Your goal —
Transcribe, word for word and without additions, each line below from the one containing "Similarly, to adapt" through the one containing "2. It should", both ends included.

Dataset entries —
↓↓↓
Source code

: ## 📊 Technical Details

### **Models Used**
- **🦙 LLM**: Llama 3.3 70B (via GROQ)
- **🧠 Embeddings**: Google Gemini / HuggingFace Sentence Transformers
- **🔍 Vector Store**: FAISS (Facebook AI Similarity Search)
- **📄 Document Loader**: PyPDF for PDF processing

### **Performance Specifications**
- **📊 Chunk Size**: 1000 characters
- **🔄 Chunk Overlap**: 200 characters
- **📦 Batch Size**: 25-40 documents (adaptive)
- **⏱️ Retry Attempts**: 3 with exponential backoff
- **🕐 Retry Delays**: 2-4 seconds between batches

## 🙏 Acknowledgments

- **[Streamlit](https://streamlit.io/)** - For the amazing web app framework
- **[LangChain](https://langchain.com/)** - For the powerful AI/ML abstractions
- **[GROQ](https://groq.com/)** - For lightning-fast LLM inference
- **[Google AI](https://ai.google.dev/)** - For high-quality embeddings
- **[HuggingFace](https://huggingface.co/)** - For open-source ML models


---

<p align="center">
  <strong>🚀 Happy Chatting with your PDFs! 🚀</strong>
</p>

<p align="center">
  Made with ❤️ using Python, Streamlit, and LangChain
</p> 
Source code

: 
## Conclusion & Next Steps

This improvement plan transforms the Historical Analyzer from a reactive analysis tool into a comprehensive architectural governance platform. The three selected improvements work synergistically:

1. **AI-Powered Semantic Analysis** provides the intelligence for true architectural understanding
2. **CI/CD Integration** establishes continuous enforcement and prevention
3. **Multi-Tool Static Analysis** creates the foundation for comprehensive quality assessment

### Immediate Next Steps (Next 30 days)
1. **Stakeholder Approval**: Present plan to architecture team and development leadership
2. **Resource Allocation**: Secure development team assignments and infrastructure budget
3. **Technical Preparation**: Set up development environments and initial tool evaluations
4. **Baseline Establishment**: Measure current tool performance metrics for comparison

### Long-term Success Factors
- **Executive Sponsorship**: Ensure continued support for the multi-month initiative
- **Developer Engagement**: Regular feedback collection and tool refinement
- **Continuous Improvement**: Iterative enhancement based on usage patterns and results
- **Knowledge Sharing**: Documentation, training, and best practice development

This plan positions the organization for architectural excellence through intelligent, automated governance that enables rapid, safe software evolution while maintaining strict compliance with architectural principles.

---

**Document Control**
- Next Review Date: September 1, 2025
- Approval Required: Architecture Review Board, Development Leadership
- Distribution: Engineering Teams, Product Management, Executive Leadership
↑↑↑
↓↓↓
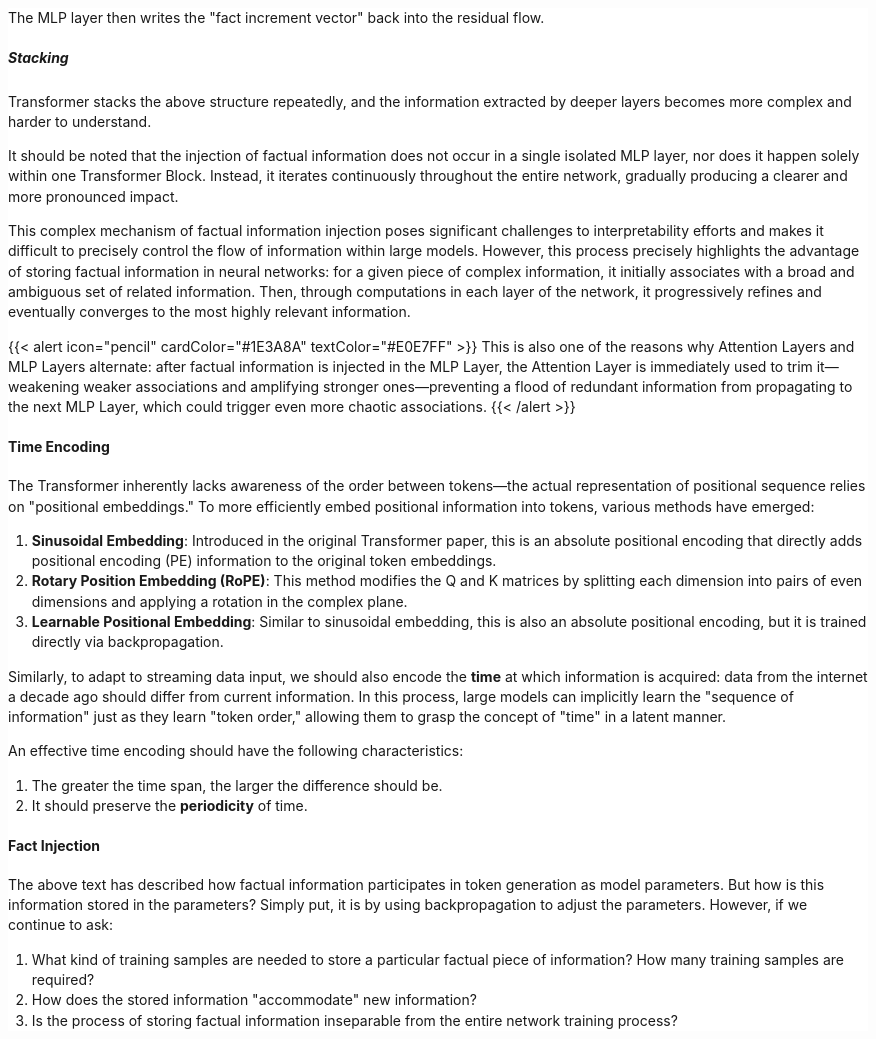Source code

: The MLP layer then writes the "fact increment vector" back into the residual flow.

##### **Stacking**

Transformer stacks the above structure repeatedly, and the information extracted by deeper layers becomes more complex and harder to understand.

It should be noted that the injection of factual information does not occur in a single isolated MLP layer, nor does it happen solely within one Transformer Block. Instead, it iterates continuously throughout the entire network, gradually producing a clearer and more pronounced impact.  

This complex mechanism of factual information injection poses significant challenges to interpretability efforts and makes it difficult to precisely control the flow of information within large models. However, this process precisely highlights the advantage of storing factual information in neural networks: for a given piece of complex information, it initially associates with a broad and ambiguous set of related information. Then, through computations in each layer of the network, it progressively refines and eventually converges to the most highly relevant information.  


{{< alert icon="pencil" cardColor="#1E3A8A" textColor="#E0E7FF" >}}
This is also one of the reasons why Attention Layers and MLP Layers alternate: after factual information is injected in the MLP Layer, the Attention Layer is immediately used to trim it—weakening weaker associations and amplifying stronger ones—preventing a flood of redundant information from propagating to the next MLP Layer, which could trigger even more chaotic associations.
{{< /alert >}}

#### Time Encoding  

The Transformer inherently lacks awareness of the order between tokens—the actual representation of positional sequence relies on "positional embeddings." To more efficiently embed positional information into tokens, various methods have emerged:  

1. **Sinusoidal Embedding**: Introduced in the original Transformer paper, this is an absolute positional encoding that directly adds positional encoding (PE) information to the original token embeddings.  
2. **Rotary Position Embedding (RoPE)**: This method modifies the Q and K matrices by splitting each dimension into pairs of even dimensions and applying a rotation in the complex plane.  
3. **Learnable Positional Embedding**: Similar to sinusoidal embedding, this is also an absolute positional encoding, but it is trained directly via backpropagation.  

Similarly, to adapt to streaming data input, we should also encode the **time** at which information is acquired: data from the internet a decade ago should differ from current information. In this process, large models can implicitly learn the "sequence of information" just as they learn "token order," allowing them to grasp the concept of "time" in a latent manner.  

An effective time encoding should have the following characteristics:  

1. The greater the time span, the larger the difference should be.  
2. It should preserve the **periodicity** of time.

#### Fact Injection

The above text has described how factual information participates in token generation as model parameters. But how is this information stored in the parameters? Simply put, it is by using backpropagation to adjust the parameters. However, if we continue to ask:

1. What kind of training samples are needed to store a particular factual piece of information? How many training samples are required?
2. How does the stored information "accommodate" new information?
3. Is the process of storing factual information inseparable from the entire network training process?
↑↑↑
↓↓↓
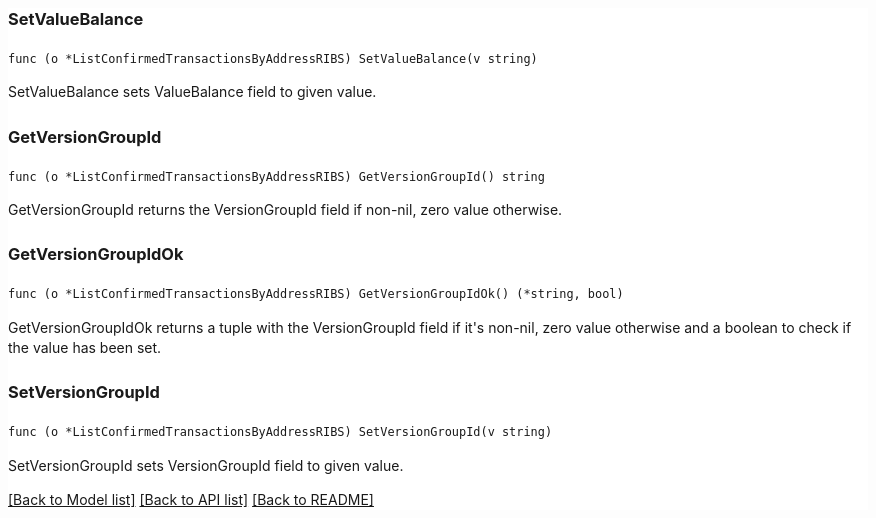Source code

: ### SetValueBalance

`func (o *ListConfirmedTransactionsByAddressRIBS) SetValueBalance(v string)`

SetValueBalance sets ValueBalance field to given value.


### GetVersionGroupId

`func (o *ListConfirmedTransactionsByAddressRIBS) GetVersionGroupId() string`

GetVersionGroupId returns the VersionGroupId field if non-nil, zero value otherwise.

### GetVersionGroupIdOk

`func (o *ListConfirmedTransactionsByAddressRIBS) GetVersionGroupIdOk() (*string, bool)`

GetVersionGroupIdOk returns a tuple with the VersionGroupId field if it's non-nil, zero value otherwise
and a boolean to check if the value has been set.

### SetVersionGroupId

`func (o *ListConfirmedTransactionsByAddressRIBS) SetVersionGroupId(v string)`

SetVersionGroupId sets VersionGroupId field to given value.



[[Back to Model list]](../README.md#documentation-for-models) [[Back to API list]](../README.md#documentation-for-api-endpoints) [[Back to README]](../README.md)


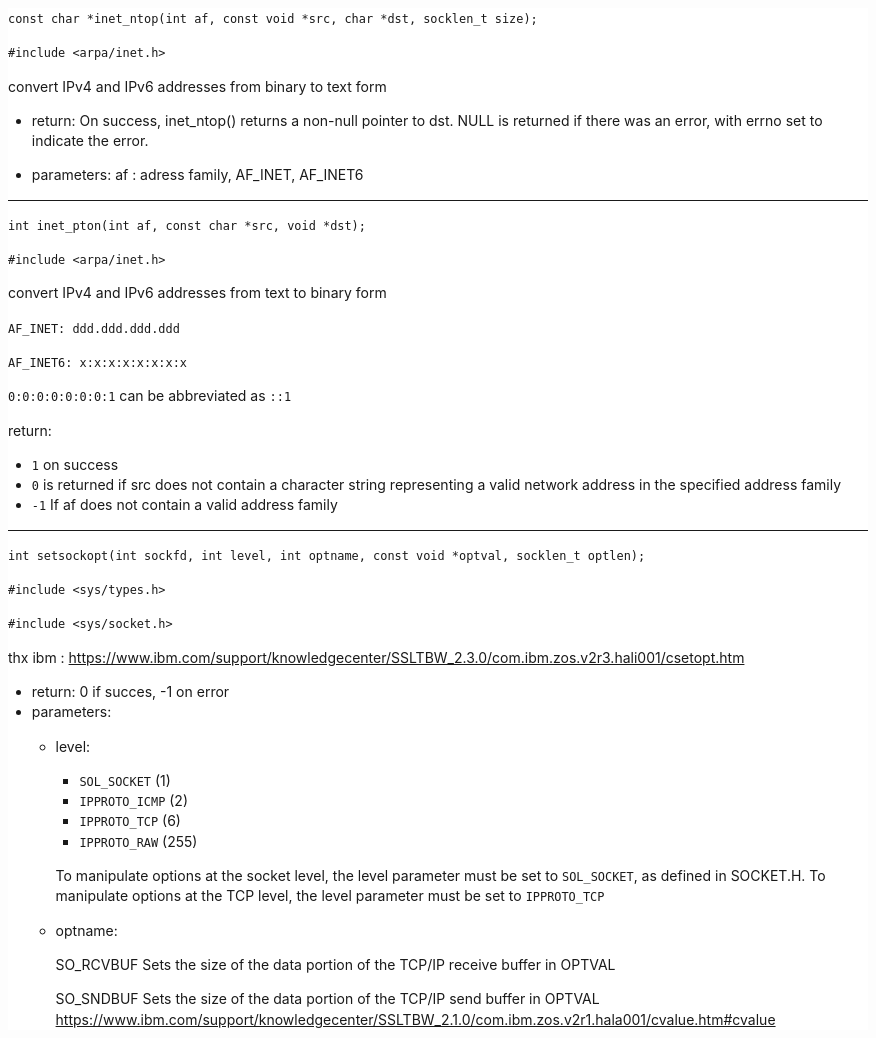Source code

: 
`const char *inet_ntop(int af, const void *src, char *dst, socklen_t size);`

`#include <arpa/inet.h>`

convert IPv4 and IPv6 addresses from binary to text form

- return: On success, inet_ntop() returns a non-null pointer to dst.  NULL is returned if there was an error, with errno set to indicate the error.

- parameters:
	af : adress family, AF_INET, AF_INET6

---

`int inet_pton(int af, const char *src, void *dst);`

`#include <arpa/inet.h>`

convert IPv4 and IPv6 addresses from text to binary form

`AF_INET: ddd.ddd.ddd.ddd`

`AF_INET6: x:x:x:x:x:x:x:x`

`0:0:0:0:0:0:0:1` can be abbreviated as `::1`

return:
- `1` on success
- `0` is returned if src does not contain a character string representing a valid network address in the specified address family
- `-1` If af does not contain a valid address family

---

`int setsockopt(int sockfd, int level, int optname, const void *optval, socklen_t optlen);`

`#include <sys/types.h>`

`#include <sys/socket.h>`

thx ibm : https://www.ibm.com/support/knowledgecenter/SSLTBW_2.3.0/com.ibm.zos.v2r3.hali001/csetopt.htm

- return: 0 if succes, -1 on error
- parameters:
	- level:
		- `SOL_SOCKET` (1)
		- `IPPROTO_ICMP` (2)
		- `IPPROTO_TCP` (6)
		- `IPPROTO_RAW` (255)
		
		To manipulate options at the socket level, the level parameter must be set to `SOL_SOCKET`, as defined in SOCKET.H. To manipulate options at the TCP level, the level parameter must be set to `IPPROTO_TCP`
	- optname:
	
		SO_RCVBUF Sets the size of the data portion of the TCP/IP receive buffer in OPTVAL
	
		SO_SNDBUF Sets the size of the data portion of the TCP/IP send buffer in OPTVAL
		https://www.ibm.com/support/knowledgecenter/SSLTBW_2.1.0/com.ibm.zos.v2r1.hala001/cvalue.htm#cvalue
↑↑↑
Solution for this problem —
Similarly, to adapt to streaming data input, we should also encode the **time** at which information is acquired: data from the internet a decade ago should differ from current information. In this process, large models can implicitly learn the "sequence of information" just as they learn "token order," allowing them to grasp the concept of "time" in a latent manner.  

An effective time encoding should have the following characteristics:  

1. The greater the time span, the larger the difference should be.  
2. It should preserve the **periodicity** of time.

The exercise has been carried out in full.